Bien sûr qu’il leur faut du temps, et un accompagnement. Il faut qu’un agriculteur puisse vivre de son travail. Paysan, c’est un mot noble. Mais c’est à l’Etat de soutenir une agriculture verte, et tout le monde s’y retrouvera.

Votre arrêté est-il déjà en vigueur ?

Je l’ai pris la semaine dernière, et il est passé au contrôle de légalité lundi. Cela veut dire que la préfecture a jusqu’à deux mois pour éventuellement s’y opposer. Mais en attendant, il est applicable.

Ne craignez-vous pas qu’il soit attaqué en justice, comme l’arrêté du maire de Langouët ?

J’avais déjà pris un arrêté similaire en janvier dernier, que le préfet m’avait demandé de retirer, notamment parce que j’y interdisais tous les produits phytopharmaceutiques sans distinction.

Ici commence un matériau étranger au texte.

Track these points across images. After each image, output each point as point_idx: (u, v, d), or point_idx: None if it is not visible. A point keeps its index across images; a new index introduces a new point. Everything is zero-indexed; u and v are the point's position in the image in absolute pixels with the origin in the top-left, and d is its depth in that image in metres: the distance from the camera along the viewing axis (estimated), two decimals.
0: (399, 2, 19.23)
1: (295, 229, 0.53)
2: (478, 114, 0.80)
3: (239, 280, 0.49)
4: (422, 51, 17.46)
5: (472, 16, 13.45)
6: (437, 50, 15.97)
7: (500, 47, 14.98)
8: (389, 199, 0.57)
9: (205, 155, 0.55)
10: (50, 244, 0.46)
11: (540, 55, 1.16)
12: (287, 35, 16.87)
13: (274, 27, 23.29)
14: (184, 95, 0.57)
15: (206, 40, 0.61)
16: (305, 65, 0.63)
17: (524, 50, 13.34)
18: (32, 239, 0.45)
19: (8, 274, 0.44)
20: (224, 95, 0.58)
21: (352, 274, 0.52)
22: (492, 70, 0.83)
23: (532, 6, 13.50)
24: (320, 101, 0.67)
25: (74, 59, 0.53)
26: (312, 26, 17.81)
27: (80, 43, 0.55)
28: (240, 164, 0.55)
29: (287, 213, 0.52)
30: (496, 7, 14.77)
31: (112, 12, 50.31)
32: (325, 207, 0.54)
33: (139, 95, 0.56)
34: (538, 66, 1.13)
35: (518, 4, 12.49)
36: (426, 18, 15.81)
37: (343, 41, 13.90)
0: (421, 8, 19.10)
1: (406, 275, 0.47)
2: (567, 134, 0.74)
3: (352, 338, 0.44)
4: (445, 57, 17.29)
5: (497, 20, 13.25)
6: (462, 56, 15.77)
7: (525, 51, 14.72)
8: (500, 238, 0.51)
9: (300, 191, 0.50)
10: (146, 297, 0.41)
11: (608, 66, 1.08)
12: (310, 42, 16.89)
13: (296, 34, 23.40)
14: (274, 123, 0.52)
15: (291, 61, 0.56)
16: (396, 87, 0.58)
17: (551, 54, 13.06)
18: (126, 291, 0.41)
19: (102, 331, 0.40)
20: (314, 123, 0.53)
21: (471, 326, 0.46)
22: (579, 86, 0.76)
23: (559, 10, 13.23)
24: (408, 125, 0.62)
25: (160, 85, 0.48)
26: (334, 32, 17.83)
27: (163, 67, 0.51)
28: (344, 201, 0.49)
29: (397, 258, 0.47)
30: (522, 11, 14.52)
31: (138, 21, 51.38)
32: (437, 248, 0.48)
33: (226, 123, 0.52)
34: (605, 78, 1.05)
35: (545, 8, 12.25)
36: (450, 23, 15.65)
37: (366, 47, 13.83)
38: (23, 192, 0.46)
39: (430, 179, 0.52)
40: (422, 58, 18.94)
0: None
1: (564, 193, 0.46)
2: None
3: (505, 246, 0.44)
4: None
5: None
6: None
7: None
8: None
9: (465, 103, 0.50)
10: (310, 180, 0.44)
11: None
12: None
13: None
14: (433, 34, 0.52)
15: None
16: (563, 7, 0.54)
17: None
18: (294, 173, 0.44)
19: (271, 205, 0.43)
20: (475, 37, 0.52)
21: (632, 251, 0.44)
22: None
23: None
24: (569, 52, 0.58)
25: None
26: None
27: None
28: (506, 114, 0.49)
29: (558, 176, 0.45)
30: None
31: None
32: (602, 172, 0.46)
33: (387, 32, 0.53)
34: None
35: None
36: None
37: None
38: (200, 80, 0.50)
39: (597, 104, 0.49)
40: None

Maintenant j’autorise les produits bio. Ce qui veut dire que le sulfate de cuivre [un ingrédient de la bouillie bordelaise pour lutter contre le mildiou, très utilisé par les viticulteurs bio] continue à être autorisé.

Votre arrêté risque de pénaliser des viticulteurs sur votre commune, non ?

Nous avons deux châteaux viticoles. L’un a déjà annoncé qu’il passerait en bio [il s’agit du château Clément-Pichon, qui a annoncé en janvier dernier sa conversion sur 25 hectares situés face à un terrain où doit être construit un nouveau collège], et l’autre fait des efforts. Je sais qu’ils font des efforts, et on va les accompagner. On me reproche de faire de la politique avec cet arrêté, bien sûr que je fais de la politique, mais de la bonne politique. Je suis dans mon rôle. Si nous les élus, on ne porte pas des sujets forts, si on ne défend pas des valeurs, ça ne peut pas marcher.

Le domaine viticole qui a annoncé sa conversion en bio est situé juste en face d’un terrain qui doit accueillir un nouveau collège sur votre commune. Cette affaire avait fait grand bruit, où en est-on ?

D’abord, c’est le département qui porte ce dossier. Mais le château a annoncé qu’il passerait en bio, et il va le faire. On a besoin de ce collège, car nos locaux actuels sont surchargés, et je n’ai pas d’autre terrain assez grand. Si on ne le fait pas, les enfants devront prendre le bus matin et soir pour aller ailleurs, ce que je ne souhaite pas. Le dossier suit son cours. Mais le problème ce n’est pas le collège, ce sont les produits.

Souhaitez-vous lancer un appel à d’autres maires ?

J’espère que d’autres maires vont prendre le même type d’arrêté, en protégeant le bio. Toutes les communes sont touchées. Et c’est un dossier que je porte au niveau de la métropole de Bordeaux, notamment au niveau de la restauration scolaire, où on essaie de passer en bio, malheureusement on manque de fournisseurs locaux. Mais ma démarche n’est pas d’obliger, plutôt de faire comprendre les enjeux.

Que ferez-vous si votre arrêté est invalidé ?

S’il n’est pas maintenu, il faudra se poser des questions sur la cohérence des propos du chef de l’Etat et de notre ministre de la Transition écologique, qui a dit ce matin même qu'elle partageait la préoccupation du maire de Langouët. J’attends.